Knowing that doesn’t always make life easier, though. Or, at least, it doesn’t completely end the wishing. I wish that I found it easier to socialize with people I just met. I wish that I didn’t spend lots of time re-hashing every social situation I find myself in, picking out all the things I shouldn’t have said. But the reality is that I am who I am. I believe that I can work on my stuff and improve myself. But I also believe that, in general, my personality is pretty well-formed at this point.
The best thing that I can do, if I want to live a life that fulfills me, is to work with the tools I’ve been given. I can figure out what makes me tick, and what makes my Type A heart sing, and play to my strengths. I may not be great at small talk, but I’m pretty good at writing, so I do that. I may get mired in details and forget to look at the big picture, but there are some tasks that feed on details, and I can do those really well. When I write my own rules for my life I’m the same person, but I feel happier because I’m not fighting myself at every turn.

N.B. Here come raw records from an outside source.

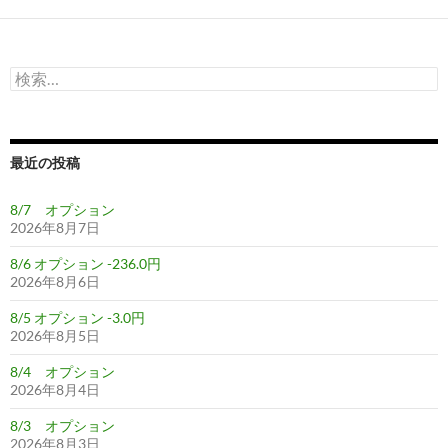
検
索:
最近の投稿
8/7 オプション
2026年8月7日
8/6 オプション -236.0円
2026年8月6日
8/5 オプション -3.0円
2026年8月5日
8/4 オプション
2026年8月4日
8/3 オプション
2026年8月3日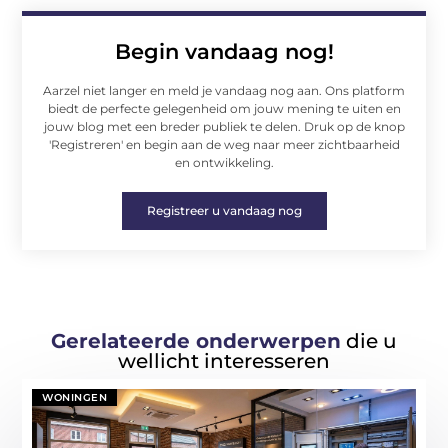
Begin vandaag nog!
Aarzel niet langer en meld je vandaag nog aan. Ons platform
biedt de perfecte gelegenheid om jouw mening te uiten en
jouw blog met een breder publiek te delen. Druk op de knop
'Registreren' en begin aan de weg naar meer zichtbaarheid
en ontwikkeling.
Registreer u vandaag nog
Gerelateerde onderwerpen
die u
wellicht interesseren
WONINGEN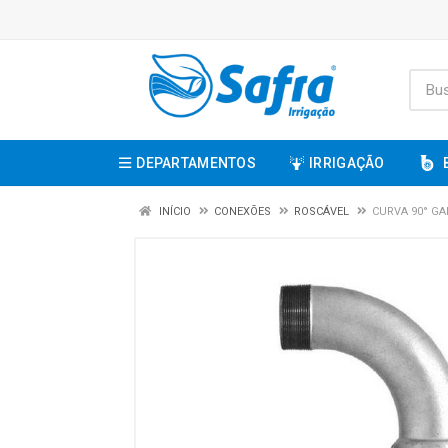
DEPARTAMENTOS
IRRIGAÇÃO
INÍCIO
CONEXÕES
ROSCÁVEL
CURVA 90° GA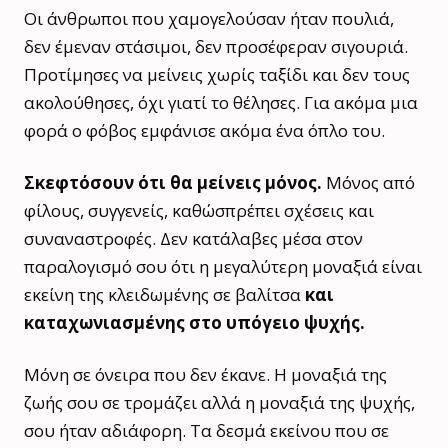
Οι άνθρωποι που χαμογελούσαν ήταν πουλιά,
δεν έμεναν στάσιμοι, δεν προσέφεραν σιγουριά.
Προτίμησες να μείνεις χωρίς ταξίδι και δεν τους
ακολούθησες, όχι γιατί το θέλησες. Για ακόμα μια
φορά ο φόβος εμφάνισε ακόμα ένα όπλο του.
Σκεφτόσουν ότι θα μείνεις μόνος.
Μόνος από
φίλους, συγγενείς, καθώσπρέπει σχέσεις και
συναναστροφές. Δεν κατάλαβες μέσα στον
παραλογισμό σου ότι η μεγαλύτερη μοναξιά είναι
εκείνη της κλειδωμένης σε βαλίτσα
και
καταχωνιασμένης στο υπόγειο ψυχής.
Μόνη σε όνειρα που δεν έκανε. Η μοναξιά της
ζωής σου σε τρομάζει αλλά η μοναξιά της ψυχής,
σου ήταν αδιάφορη. Τα δεσμά εκείνου που σε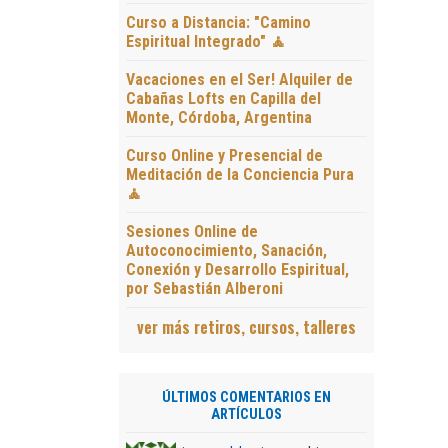
Curso a Distancia: "Camino
Espiritual Integrado" 🧘
Vacaciones en el Ser! Alquiler de
Cabañas Lofts en Capilla del
Monte, Córdoba, Argentina
Curso Online y Presencial de
Meditación de la Conciencia Pura
🧘
Sesiones Online de
Autoconocimiento, Sanación,
Conexión y Desarrollo Espiritual,
por Sebastián Alberoni
ver más retiros, cursos, talleres
ÚLTIMOS COMENTARIOS EN
ARTÍCULOS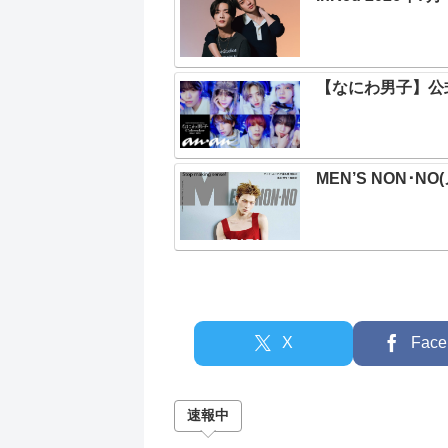
【なにわ男子】公式カ
MEN’S NON･N
X
Face
速報中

I’m striving to embrace myself, just as I am. I’m working to understand what makes me tick, so that I can create a life that fits me, instead of this person I think maybe I would like to be. Crafting my Life isn’t about being someone else, as it turns out. It’s about being the best me I can be, and intentionally living a life that fits that me. Just as I am.
Now, tell me. Do you have any personality traits that can seem either catastrophic or fabulous depending on your perspective? And how do you work to your own strengths? I’d love to hear!